I giggle. “I’m glad I’m not the only one who thinks so.”
“We’re not all like that, I promise.”
“What about Hiroshi? What’s his deal?”
“I don’t know. There’s a chance he might actually think he’s Japanese, but I can’t be sure. And as you probably already know, we’re discouraged from questioning our superiors.”
“How do you cope?”
“It’s not that hard. I only see Hiroshi once a month, if that. And it’s almost never one-on-one. You just do your job and go home.”
“Sounds like good advice. But don’t you get lonely?”
“Oh no, there are quite a few of us who socialise outside of work. Mostly within the team.”
“What team is that?”
“Human Resources.”
“Oh. I was kind of hoping it might be marketing. Then we’d get a chance to work together.”
“At least we’re on the same floor. I’ll show you around on Monday.”
“That would be great. I don’t want to bother David any more than I have to.”
“I don’t blame you.”
This is more like it. Finally someone normal.
“So where are we headed?”
“To play baseball.”
Bleugh.
“That sounds like… fun,” I choke out.
“It’s horrible.”
“Yeah, I’m not very good at sports.”
“No one is.
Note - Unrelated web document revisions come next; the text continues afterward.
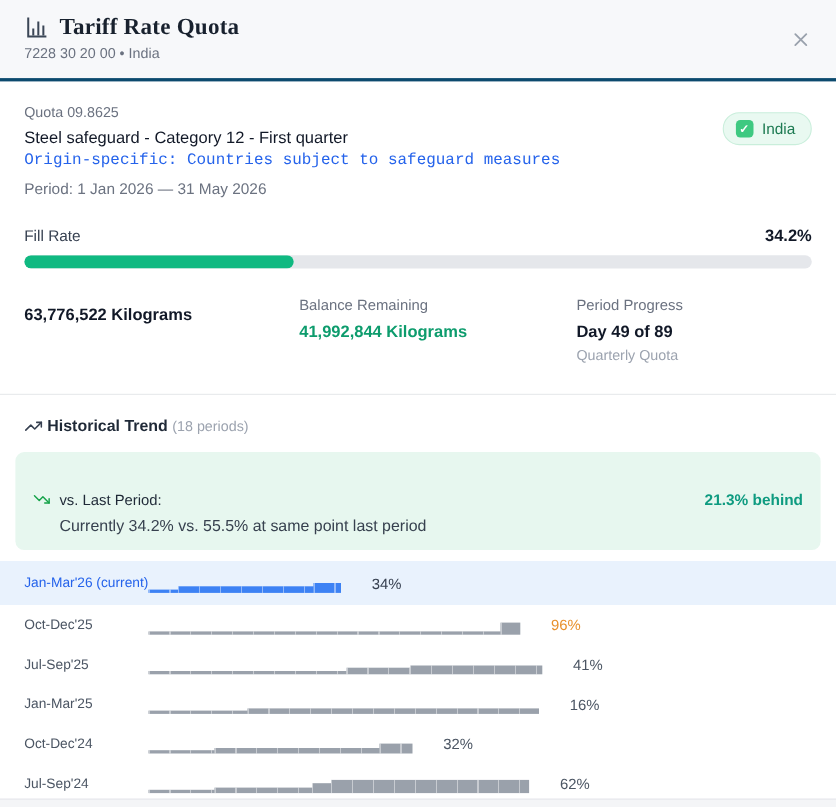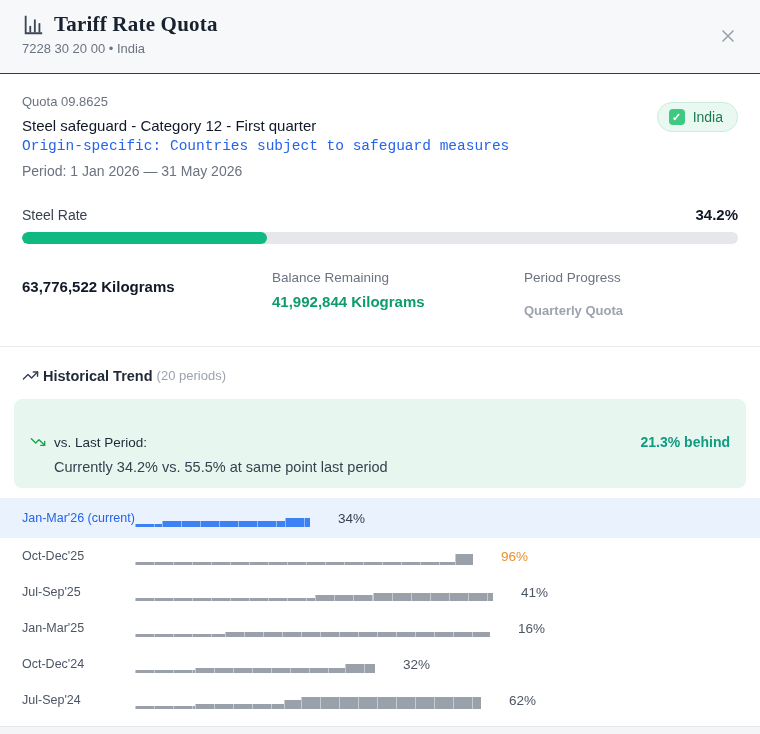--- a/index.html
+++ b/index.html
@@ -8,7 +8,7 @@
   .modal { width:760px; height:734px; background:#ffffff; overflow:hidden; position:relative; }
 
   
-  .hdr { background:#f7f8fa; border-bottom:1px solid #0c4a6e; padding:12px 22px 10px; position:relative; height:74px; }
+  .hdr { background:#f7f8fa; border-bottom:3px solid #0c4a6e; padding:12px 22px 10px; position:relative; height:74px; }
   .hdr-title-row { display:flex; align-items:center; gap:10px; }
   .hdr-icon { color:#3b4656; display:inline-flex; }
   .hdr-title { font-family:"Liberation Serif", serif; font-weight:700; font-size:21px; color:#18212e; letter-spacing:.2px; }

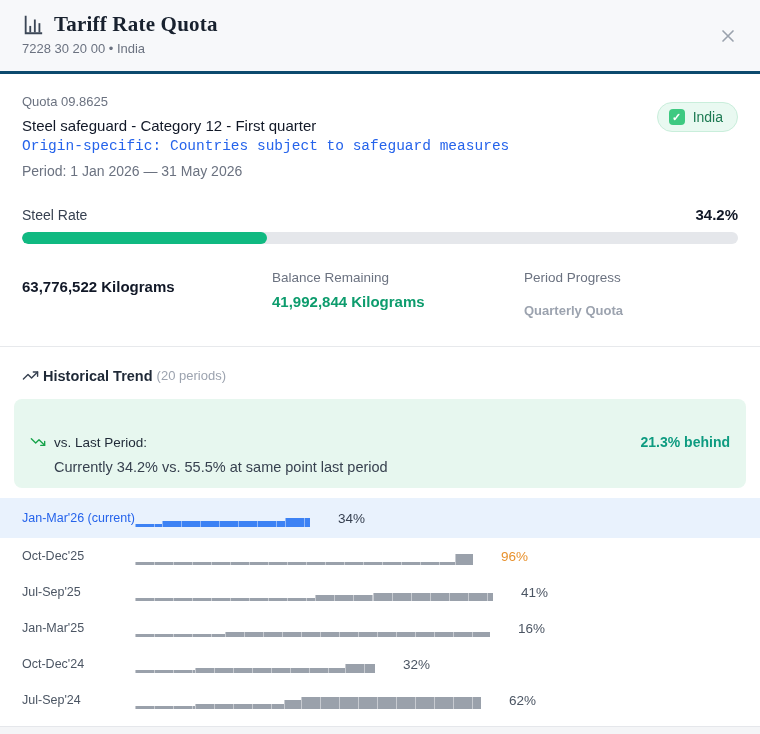--- a/index.html
+++ b/index.html
@@ -112,7 +112,7 @@
 
   <div class="fill">
     <div class="fill-row">
-      <span class="fill-label">Steel Rate</span>
+      <span class="fill-label">Fill Rate</span>
       <span class="fill-value">34.2%</span>
     </div>
     <div class="fill-track">

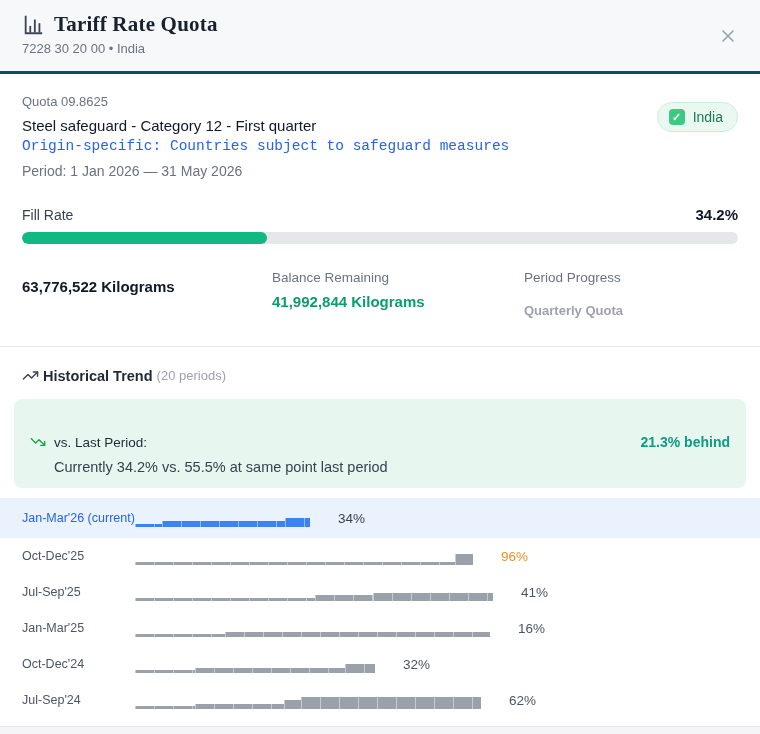--- a/index.html
+++ b/index.html
@@ -130,6 +130,7 @@
     </div>
     <div>
       <div class="stat-label">Period Progress</div>
+      <div class="stat-value">Day 49 of 89</div>
       <div class="stat-sub">Quarterly Quota</div>
     </div>
   </div>

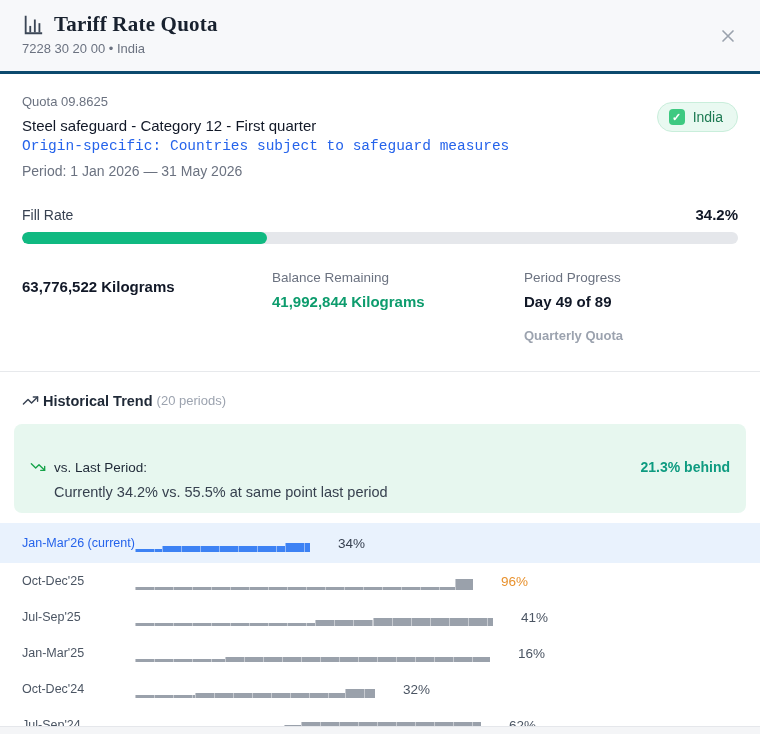--- a/index.html
+++ b/index.html
@@ -40,7 +40,7 @@
   .stat-label { font-size:13.5px; color:#6b7280; }
   .stat-value { margin-top:8px; font-size:15px; font-weight:600; color:#111827; }
   .stat-value.green { color:#0d9c6d; }
-  .stat-sub { margin-top:18px; font-size:13px; color:#9ca3af;font-weight:bold; }
+  .stat-sub { margin-top:5px; font-size:13px; color:#9ca3af; }
 
   .divider { margin-top:28px; border-top:1px solid #e7e9ec; }
 

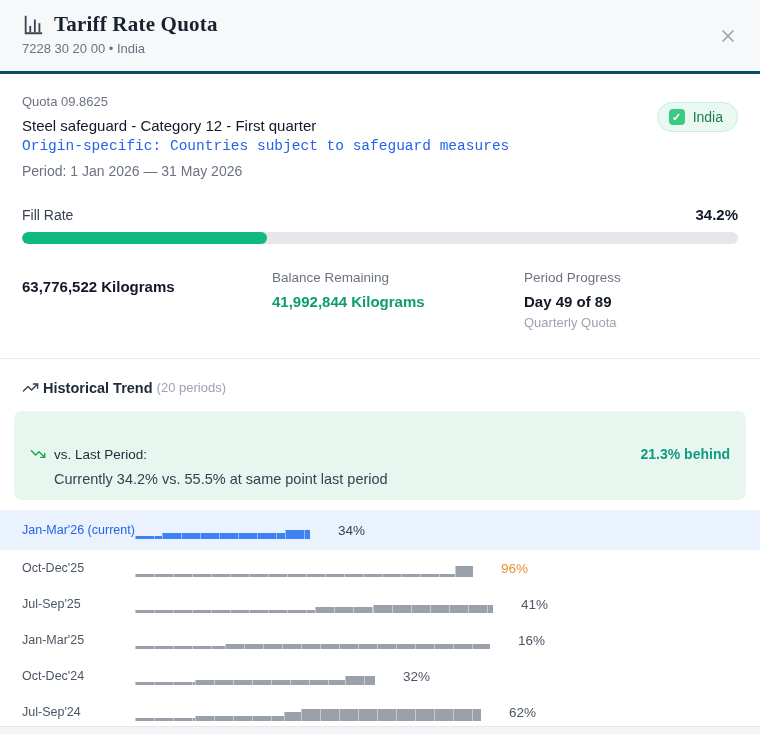--- a/index.html
+++ b/index.html
@@ -145,7 +145,7 @@
       </svg>
     </span>
     <span class="trend-title">Historical Trend</span>
-    <span class="trend-count">(20 periods)</span>
+    <span class="trend-count">(18 periods)</span>
   </div>
 
   <div class="banner">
Except for David.”
“Great.”
She laughs.
“But it’s only until lunch?” I clarify.
“That’s right. Then you can choose whether to stay and eat with the group or go home.”
“I think I’ll go back. I need to do some shopping.”
“I’ll come with you if you like. Show you around.”
“That would be nice. Thanks.”
I feel all warm and fuzzy. Maybe I’m not destined for months of social destitution after all.